DEF CON: Fear and fascination in Las Vegas
(Editor's note: ZDNet News reporter Rob Lemos holed up in Las Vegas for three days of fun and games at DEF CON, the mother of all hacker and computer security conventions. Considering how in its six years of existence, DEF CON has never been invited back to any of the hosting hotels, this promised to be a reporter's paradise. And so it was.)
If information is a virus, DEF CON 6 attendees were a crowd looking to get infected.
From breaking smart card codes to taking over Windows 9x machines, from knowing your rights when face-to-face with law enforcement to picking mechanical locks, DEF CON 6 offered something to everyone.
And very few of the attendees matched the renegade stereotype inspired by notorious tales of hacking carried out by the likes of Kevin Mitnick, Robert Morris and others. This crowd varied from "legitimate" hackers in the know to kids looking for pointers to security professionals and government officials watching from the sidelines.
Despite a crowd close to 2,000, the conference was fairly tame this year -- the hotel is even considering asking them back, according to the manager of Jackie Gaughan's Plaza Hotel. "There were a few pranks, but nothing malicious," he said. At one point, a few attendees found the hotel security radio frequency and were harassing the guards over the air. "It wasn't a bad group," said the manager on Monday.
Last year, the activities leaned more towards vandalism, when several kids from the conference stole one of the hotel satellite dishes from the roof of the Aladdin. Two other hackers, who became embroiled a fistfight arising out of a professional disagreement, got booted from the event. Needless to say, that hotel didn't invite DEF CON back.
If the Plaza decides to again roll out the welcome wagon, it will mark a signal event in the history of DEF CON. For the last six years, the conference has worn out its welcome and has had to change venues.
Many of the actual hackers were clustered around local area network connections attempting to break into six servers that the DEF CON über hackers had set up for that purpose. This "capture the flag" contest would go to the team that took control of the largest number of servers. None of them knew which servers had which operating systems beforehand. Other groups traded information, access and techniques away from the main conference room and the clusters of media and government workers. While speakers occasionally stabbed at the media, the hackers recognised their love-hate relationship with publicity. "We hope they can get it right this time," said one member of the Cult of the Dead Cow, a media-oriented hacker group that released a program that has the potential to control remote Windows 9x computers.

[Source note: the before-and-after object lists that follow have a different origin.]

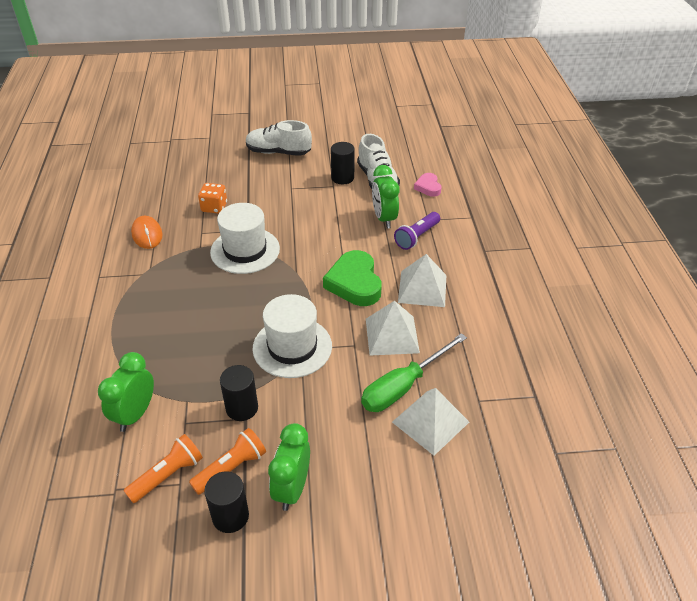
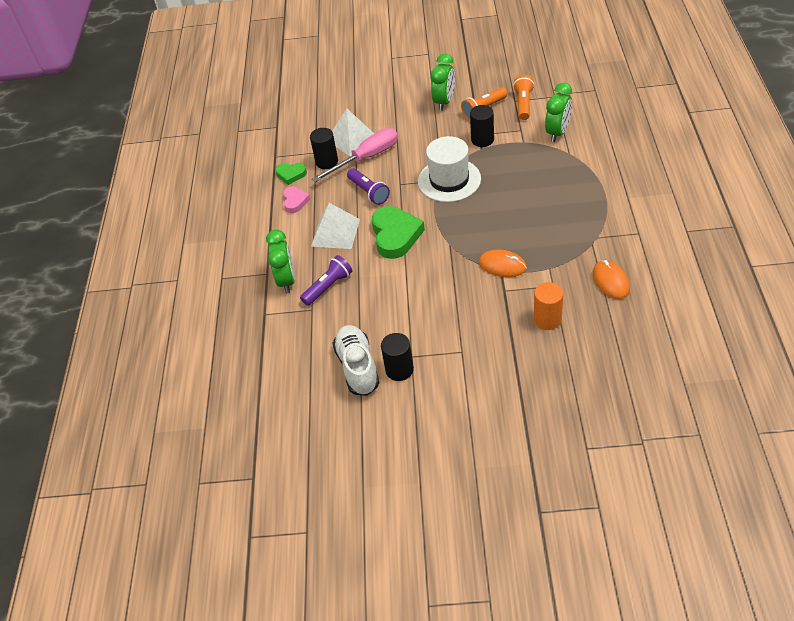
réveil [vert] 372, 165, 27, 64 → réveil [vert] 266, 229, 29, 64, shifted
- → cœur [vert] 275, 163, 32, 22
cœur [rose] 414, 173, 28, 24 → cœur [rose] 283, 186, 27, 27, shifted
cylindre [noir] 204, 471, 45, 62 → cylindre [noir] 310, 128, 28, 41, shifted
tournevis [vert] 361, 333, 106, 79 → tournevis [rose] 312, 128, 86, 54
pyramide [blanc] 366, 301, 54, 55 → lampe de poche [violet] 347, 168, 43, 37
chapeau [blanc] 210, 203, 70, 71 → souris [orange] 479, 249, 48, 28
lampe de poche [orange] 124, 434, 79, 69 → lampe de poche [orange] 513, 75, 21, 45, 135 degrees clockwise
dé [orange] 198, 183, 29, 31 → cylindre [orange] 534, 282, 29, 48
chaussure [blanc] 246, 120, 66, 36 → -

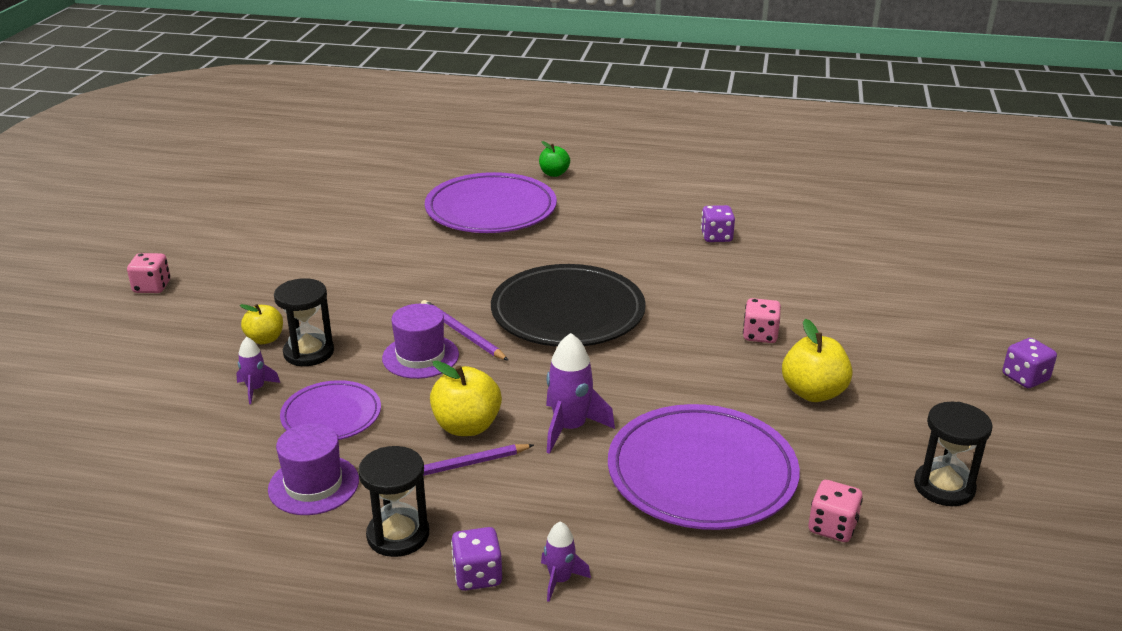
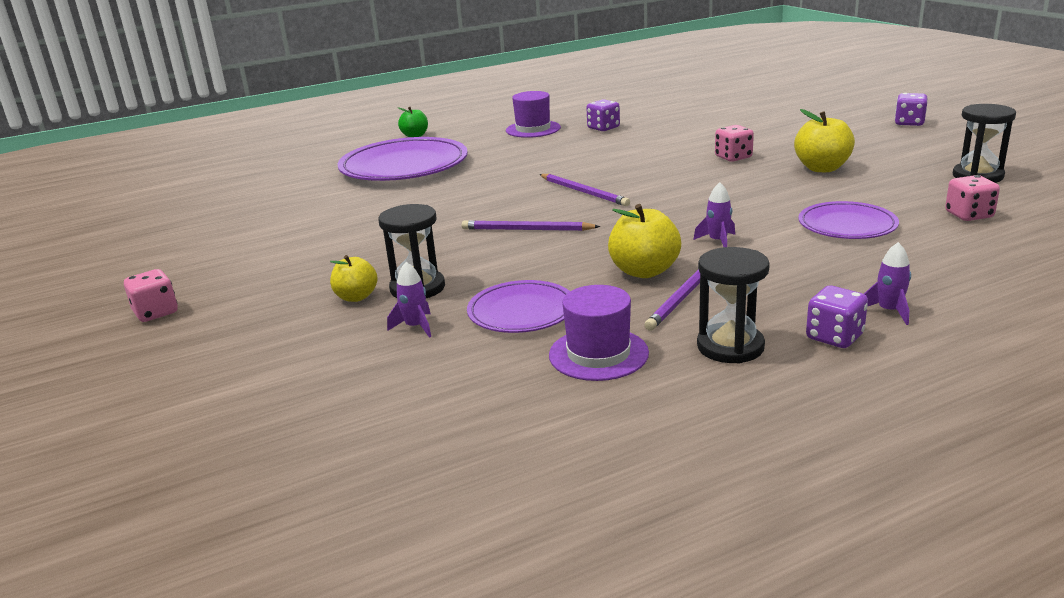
chapeau [violet] 382, 304, 77, 75 → chapeau [violet] 506, 91, 55, 47, shifted
assiette [noir] 491, 264, 155, 83 → crayon [violet] 539, 174, 91, 32
fusée [violet] 546, 333, 69, 121 → fusée [violet] 693, 182, 42, 65, x0.58
assiette [violet] 608, 404, 192, 126 → assiette [violet] 798, 201, 101, 38, x0.56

On the other hand, digs at the government were the rule. The best way to win instant recognition was to "Spot the Fed" -- an annual game in which contestants attempted to find federal officials who came to DEF CON to observe. When found, the agents were brought up on stage and asked to prove they are not federal agents. Employees from the low-profile National Security Agency, the Federal Bureau of Investigation and the Department of Defence all suffered from jeers after being unmasked.
The usually packed conference room was also overflowing with government-wary paranoia. Ian Goldberg, a graduate student at University of California at Berkeley who analysed the shortcomings of the encryption on GSM cell phones, found that one company's system used 54 bits rather than the full 64 bits that it could have used. This significantly weakened the security of the cell phone system. His loaded question: "Someone had an interest in undermining the crypto -- I wonder who that was?" Another speaker, Michael Peros, a Florida-based electronics counter-surveillance consultant, told attendees of a case of illegal wiretapping by police and state officials involving more than 65,000 individual incidents of wiretapping. His warning: "You had a situation where the government had no accountability for their actions." After intense interest from the attending hackers, Peros plans to post the evidence shown during his presentation on his company's Web site.